A prova de scratch, que começou com um ligeiro atraso adensado depois pela troca de bicicleta da italiana Letizia Paternoster na sequência de uma queda quando estava ainda no aquecimento, não foi propriamente um início auspicioso para Maria Martins mas sem condicionar também tudo o resto que se poderia seguir, terminando em 13.º com 16 pontos (atrás da sexta posição em Tóquio, que lhe deu então 30 pontos). Mais na frente, Jennifer Valente mostrava ao que vinha, vencendo à frente da canadiana Maggie Coles-Leyster e da australiana Georgia Baker. Não havia propriamente grandes sinais de preocupação apesar de haver o desejo de um lugar um pouco mais à frente, sendo certo sobretudo que as favoritas começavam a fazer um corte inicial sobretudo em relação à belga Lotte Kopecky, que não passou a abrir de uma 17.ª posição.

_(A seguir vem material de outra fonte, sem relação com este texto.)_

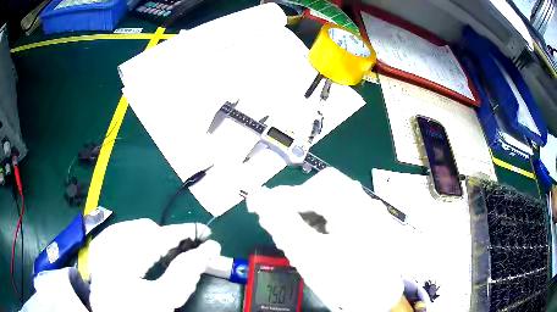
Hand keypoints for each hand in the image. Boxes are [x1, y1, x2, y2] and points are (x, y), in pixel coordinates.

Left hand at [88, 219, 219, 311]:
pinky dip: (137, 238)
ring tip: (166, 253)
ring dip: (153, 237)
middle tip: (185, 250)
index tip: (206, 233)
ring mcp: (99, 247)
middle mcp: (105, 248)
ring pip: (131, 227)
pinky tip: (144, 250)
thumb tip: (207, 251)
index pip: (158, 238)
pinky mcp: (98, 250)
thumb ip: (185, 275)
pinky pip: (120, 232)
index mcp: (120, 263)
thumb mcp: (165, 301)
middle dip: (167, 237)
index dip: (184, 233)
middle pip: (143, 228)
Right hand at [247, 168, 403, 311]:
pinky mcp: (369, 227)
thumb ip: (281, 223)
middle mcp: (367, 204)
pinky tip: (313, 239)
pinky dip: (321, 222)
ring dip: (308, 213)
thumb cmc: (345, 282)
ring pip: (331, 201)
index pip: (311, 188)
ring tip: (292, 234)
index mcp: (356, 206)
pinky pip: (339, 214)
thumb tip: (259, 197)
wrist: (378, 303)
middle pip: (323, 189)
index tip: (259, 207)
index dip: (282, 197)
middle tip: (277, 221)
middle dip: (296, 204)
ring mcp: (371, 215)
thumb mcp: (309, 255)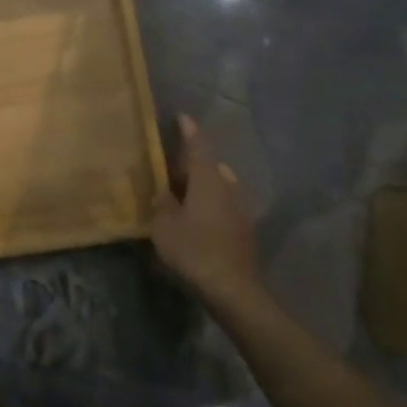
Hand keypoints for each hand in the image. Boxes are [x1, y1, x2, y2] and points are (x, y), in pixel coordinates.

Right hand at [151, 115, 258, 307]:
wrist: (232, 290)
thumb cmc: (194, 250)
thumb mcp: (164, 226)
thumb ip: (162, 204)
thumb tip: (164, 193)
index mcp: (208, 180)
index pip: (198, 146)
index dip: (188, 130)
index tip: (182, 117)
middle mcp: (228, 188)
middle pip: (210, 166)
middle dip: (192, 164)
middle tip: (171, 166)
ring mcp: (240, 210)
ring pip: (219, 187)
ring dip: (202, 186)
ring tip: (182, 193)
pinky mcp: (244, 231)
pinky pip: (223, 206)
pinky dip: (209, 205)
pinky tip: (196, 218)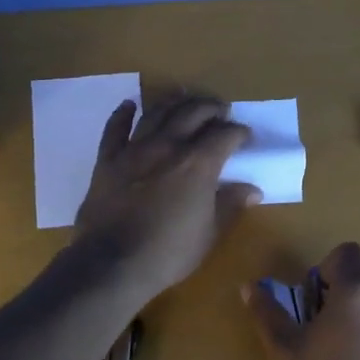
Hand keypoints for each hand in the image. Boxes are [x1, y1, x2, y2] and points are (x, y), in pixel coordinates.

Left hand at [74, 95, 260, 299]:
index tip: (246, 136)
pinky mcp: (107, 160)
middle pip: (192, 113)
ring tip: (184, 96)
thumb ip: (230, 205)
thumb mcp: (209, 233)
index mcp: (198, 164)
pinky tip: (129, 105)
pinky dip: (122, 114)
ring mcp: (134, 150)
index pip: (225, 135)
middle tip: (221, 110)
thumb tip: (252, 189)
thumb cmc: (169, 252)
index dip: (239, 132)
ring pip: (156, 113)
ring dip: (173, 101)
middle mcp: (168, 146)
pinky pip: (114, 129)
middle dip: (211, 107)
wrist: (112, 264)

De seguida, a prova de tempo. A irlandesa Lara Gillepsie ficou com a lotaria dourada na mão, conseguindo logo de início uma fuga que não foi anulada e que lhe permitiu somar uma volta de avanço além de todos os pontos que foi fazendo. Já Maria Martins, que não conseguiu anular o corte feito pelas principais favoritas a partir de metade da prova, tentou colocar-se o melhor possível no grupo que se seguia e fechou num oitavo lugar que lhe garantiu mais 26 pontos e a ascensão ao 11.º posto a meio da corrida (o mesmo que tinha feito em Tóquio). Agora começava a chegar a praia que teria de ser sua para tentar repetir o diploma de 2020.

Problema? A prova da eliminação. Voltou a haver uma daquelas situações que podem depois retirar o foco de todos os corredores quando a polaca Daria Pikulic foi eliminada mas depois a decisão foi repetida e a corrida foi neutralizada para que se recolocasse no grupo. Maria Martins tinha dado consistência em Tóquio ao seu resultado com um quinto posto na terceira prova mas aqui bastou uma pequena distração, depois de ter andado muito tempo sempre bem colocada, para sair com a 15.ª posição, o que lhe custou pontos que seriam essenciais depois na última prova (somou somente 12). Mais do que o 13.º lugar na geral, o fosso com que ia para a luta por um diploma começava a ser pesado a não ser que fosse “sacar” uma volta de avanço.

Não aconteceu. Depois de uma referência que parecia impensável no ecrã gigante do velódromo que colocava Portugal na sexta posição em termos de medalhas de pista (os Países Baixos são reis, com cinco medalhas e três ouros), a final da prova de keirin masculino acabou por atrasar a decisão do omnium depois de Jack Carlin ter caído e levado consigo Muhammad Sahrom e Shinji Nakano quando estavam na luta pelo bronze numa competição ganha pelo inevitável neerlandês Harrie Lavreysen. Chegava a hora da decisão, chegava o momento em que não dava para mais: apesar de ter ainda conseguido sete pontos na parte final, Maria Martins nunca conseguiu encontrar a oportunidade para fugir em busca dos 20 pontos da volta de avanço e terminou o omnium na 14.ª posição, falhando esse objetivo de conseguir pelo menos o diploma.